To-do item >> Look below for the line containing "X102964000Y18796000D02*"; from there through the line containing "X102964000Y18796000D01*", both lines included, please set down each line exactly and nothing else.
Source data Block Start
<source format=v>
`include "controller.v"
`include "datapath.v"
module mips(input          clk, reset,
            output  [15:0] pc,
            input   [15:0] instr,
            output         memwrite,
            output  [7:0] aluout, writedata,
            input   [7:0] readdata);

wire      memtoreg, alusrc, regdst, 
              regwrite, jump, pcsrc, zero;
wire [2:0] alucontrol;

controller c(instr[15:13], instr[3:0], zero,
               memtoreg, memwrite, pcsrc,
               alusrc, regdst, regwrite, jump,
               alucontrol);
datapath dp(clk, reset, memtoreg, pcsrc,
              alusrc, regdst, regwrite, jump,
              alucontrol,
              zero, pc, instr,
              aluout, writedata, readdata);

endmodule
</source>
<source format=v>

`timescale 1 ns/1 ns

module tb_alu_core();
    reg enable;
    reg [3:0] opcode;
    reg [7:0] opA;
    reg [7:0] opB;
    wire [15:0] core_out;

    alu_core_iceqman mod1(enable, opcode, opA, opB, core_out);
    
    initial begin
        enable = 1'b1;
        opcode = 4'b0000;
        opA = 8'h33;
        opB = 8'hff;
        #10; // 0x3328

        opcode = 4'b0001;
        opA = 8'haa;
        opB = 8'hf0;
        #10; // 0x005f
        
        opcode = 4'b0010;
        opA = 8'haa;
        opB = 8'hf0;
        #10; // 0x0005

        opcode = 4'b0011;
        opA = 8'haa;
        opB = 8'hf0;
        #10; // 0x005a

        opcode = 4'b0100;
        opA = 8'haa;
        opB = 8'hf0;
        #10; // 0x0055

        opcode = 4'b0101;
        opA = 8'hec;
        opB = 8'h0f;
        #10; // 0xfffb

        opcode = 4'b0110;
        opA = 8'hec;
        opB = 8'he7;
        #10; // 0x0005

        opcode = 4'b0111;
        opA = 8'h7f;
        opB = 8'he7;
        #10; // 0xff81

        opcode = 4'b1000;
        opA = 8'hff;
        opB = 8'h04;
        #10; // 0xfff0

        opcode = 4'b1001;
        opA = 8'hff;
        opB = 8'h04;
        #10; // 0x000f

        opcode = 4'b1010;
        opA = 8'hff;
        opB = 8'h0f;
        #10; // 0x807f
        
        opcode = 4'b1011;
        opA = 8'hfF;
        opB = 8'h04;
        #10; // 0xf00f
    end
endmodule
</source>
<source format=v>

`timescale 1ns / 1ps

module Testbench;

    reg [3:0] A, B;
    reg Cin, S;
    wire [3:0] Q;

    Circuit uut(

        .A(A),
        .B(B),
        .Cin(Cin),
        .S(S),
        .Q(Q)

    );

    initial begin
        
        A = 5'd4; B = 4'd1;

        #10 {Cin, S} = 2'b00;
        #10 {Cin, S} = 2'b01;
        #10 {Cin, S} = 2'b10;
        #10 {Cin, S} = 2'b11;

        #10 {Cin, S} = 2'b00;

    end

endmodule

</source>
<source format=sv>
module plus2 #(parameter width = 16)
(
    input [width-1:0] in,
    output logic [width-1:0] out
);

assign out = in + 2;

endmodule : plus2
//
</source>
Source data Block End
Source data Block Start
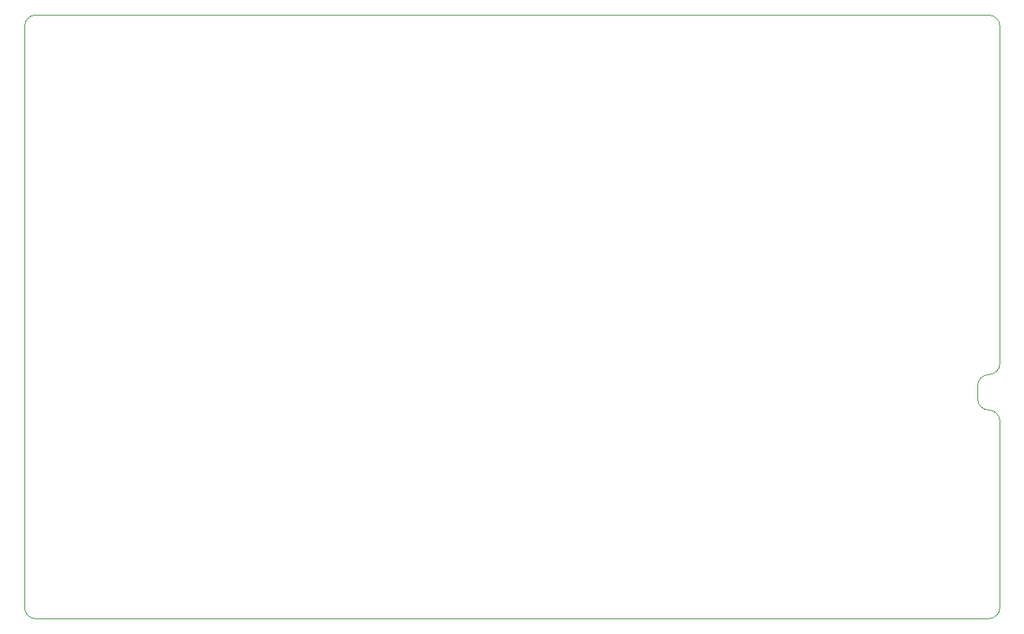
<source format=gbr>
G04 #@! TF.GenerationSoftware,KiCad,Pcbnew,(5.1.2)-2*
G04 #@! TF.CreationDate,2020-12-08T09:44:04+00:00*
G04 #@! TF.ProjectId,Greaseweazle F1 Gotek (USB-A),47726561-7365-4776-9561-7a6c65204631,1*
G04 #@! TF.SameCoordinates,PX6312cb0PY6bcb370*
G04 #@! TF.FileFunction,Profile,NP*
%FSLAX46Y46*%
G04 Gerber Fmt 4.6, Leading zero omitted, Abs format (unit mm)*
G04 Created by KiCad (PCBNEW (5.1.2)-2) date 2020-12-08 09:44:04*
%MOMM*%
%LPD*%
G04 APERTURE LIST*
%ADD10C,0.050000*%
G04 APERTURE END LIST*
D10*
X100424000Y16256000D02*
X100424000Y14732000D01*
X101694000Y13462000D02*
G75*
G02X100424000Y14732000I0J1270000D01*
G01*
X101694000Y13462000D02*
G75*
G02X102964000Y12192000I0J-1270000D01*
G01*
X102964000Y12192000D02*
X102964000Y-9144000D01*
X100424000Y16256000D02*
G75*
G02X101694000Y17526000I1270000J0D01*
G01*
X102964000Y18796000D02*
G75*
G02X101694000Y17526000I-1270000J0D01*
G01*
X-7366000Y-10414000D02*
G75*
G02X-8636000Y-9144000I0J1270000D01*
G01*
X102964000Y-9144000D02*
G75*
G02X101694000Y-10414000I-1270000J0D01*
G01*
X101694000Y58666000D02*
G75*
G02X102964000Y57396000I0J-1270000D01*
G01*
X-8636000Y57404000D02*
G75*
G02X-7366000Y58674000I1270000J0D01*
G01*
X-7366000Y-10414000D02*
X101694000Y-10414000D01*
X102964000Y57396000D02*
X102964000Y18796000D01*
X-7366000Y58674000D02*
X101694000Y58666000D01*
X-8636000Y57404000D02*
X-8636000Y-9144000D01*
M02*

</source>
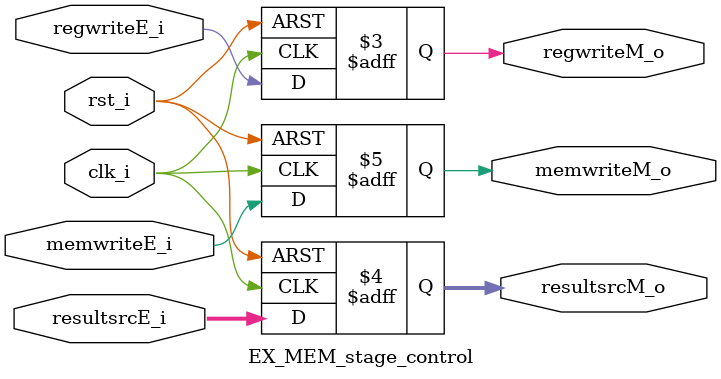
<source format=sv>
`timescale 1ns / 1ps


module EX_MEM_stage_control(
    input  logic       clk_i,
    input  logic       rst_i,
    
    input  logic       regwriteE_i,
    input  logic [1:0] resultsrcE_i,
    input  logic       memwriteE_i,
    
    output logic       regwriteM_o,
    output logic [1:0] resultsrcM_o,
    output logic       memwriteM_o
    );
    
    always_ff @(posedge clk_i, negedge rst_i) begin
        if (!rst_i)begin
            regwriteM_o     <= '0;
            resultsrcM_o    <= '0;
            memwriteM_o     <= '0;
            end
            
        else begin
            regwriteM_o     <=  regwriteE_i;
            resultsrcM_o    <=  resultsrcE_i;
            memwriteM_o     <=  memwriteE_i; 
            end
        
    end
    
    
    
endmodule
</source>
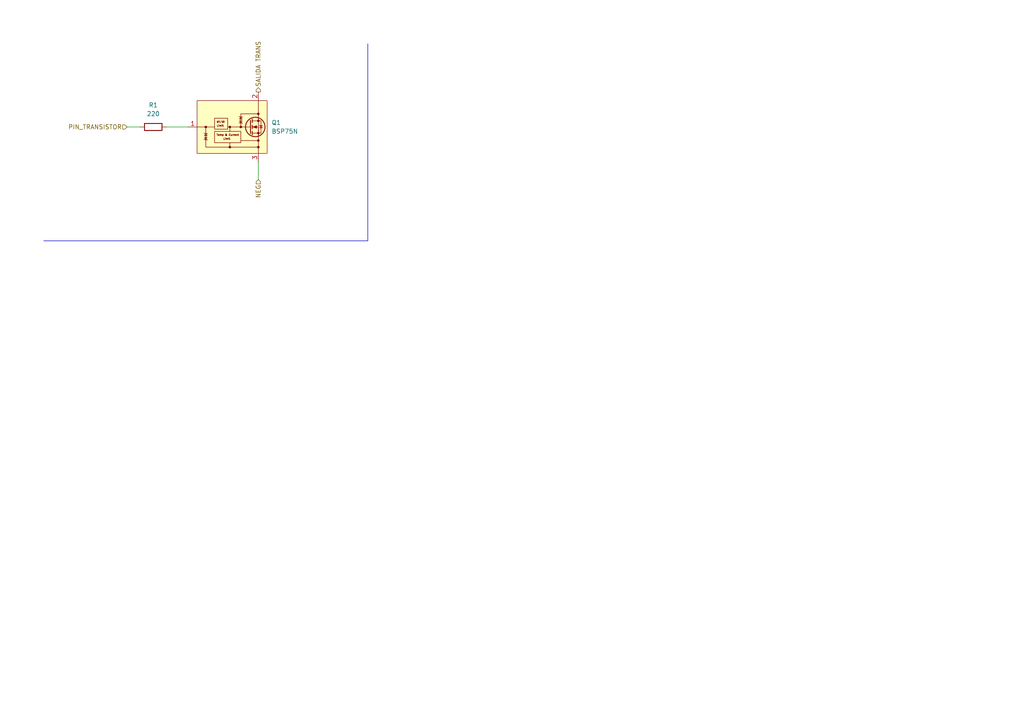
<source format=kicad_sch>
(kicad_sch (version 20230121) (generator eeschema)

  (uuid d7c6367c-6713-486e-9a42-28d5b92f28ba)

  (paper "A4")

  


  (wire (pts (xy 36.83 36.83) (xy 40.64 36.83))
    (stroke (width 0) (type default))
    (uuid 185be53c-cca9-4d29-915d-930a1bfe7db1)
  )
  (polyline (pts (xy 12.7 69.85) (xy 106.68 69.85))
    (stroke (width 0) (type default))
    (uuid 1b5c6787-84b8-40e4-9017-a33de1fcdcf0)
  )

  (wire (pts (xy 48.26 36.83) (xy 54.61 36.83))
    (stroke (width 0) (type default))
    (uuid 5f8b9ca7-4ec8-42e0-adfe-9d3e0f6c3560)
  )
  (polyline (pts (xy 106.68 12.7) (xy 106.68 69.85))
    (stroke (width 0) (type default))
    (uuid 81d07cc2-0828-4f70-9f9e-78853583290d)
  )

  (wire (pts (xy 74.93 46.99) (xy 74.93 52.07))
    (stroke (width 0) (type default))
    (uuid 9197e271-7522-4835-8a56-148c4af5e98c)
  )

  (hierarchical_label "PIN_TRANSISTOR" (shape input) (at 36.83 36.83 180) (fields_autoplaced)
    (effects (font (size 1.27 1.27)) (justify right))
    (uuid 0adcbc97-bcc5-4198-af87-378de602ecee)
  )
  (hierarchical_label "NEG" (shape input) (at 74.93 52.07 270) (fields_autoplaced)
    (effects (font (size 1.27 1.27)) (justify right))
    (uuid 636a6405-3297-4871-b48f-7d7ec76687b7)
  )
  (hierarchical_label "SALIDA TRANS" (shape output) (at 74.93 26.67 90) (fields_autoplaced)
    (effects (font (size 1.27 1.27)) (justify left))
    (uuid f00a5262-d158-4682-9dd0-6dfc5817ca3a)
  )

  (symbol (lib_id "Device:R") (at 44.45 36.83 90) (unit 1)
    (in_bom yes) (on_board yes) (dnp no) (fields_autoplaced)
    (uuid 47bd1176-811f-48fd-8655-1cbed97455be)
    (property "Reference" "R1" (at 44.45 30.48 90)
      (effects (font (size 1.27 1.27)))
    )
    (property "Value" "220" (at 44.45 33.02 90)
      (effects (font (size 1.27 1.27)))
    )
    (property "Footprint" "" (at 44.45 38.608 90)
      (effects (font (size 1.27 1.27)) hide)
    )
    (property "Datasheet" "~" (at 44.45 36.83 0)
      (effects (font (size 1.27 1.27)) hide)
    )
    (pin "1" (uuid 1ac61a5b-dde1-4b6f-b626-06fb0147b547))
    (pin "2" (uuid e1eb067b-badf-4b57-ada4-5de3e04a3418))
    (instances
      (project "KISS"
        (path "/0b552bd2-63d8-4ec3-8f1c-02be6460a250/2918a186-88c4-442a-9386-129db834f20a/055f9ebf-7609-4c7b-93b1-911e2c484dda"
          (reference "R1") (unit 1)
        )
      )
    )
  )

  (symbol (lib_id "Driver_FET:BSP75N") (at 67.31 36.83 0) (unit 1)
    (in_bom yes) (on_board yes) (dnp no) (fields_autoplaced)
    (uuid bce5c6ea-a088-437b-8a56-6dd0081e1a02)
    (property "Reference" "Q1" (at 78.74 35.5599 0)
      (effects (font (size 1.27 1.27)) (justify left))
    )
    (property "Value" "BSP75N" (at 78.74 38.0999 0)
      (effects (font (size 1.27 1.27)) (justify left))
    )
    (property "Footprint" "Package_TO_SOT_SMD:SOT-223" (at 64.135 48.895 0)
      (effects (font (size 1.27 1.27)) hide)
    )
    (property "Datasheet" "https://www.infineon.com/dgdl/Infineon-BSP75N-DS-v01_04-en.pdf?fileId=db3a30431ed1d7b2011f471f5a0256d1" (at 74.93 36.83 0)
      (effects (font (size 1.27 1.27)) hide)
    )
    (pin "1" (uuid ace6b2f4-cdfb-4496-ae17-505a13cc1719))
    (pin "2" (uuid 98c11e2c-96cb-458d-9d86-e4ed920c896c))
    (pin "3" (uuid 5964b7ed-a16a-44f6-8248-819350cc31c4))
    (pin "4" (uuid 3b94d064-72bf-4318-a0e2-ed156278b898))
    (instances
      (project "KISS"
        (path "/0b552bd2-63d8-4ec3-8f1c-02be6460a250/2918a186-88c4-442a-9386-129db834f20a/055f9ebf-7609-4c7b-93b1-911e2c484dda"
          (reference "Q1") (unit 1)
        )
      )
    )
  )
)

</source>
Source data Block End
Problem solution >>
X102964000Y18796000D02*
G75*
G02X101694000Y17526000I-1270000J0D01*
G01*
X-7366000Y-10414000D02*
G75*
G02X-8636000Y-9144000I0J1270000D01*
G01*
X102964000Y-9144000D02*
G75*
G02X101694000Y-10414000I-1270000J0D01*
G01*
X101694000Y58666000D02*
G75*
G02X102964000Y57396000I0J-1270000D01*
G01*
X-8636000Y57404000D02*
G75*
G02X-7366000Y58674000I1270000J0D01*
G01*
X-7366000Y-10414000D02*
X101694000Y-10414000D01*
X102964000Y57396000D02*
X102964000Y18796000D01*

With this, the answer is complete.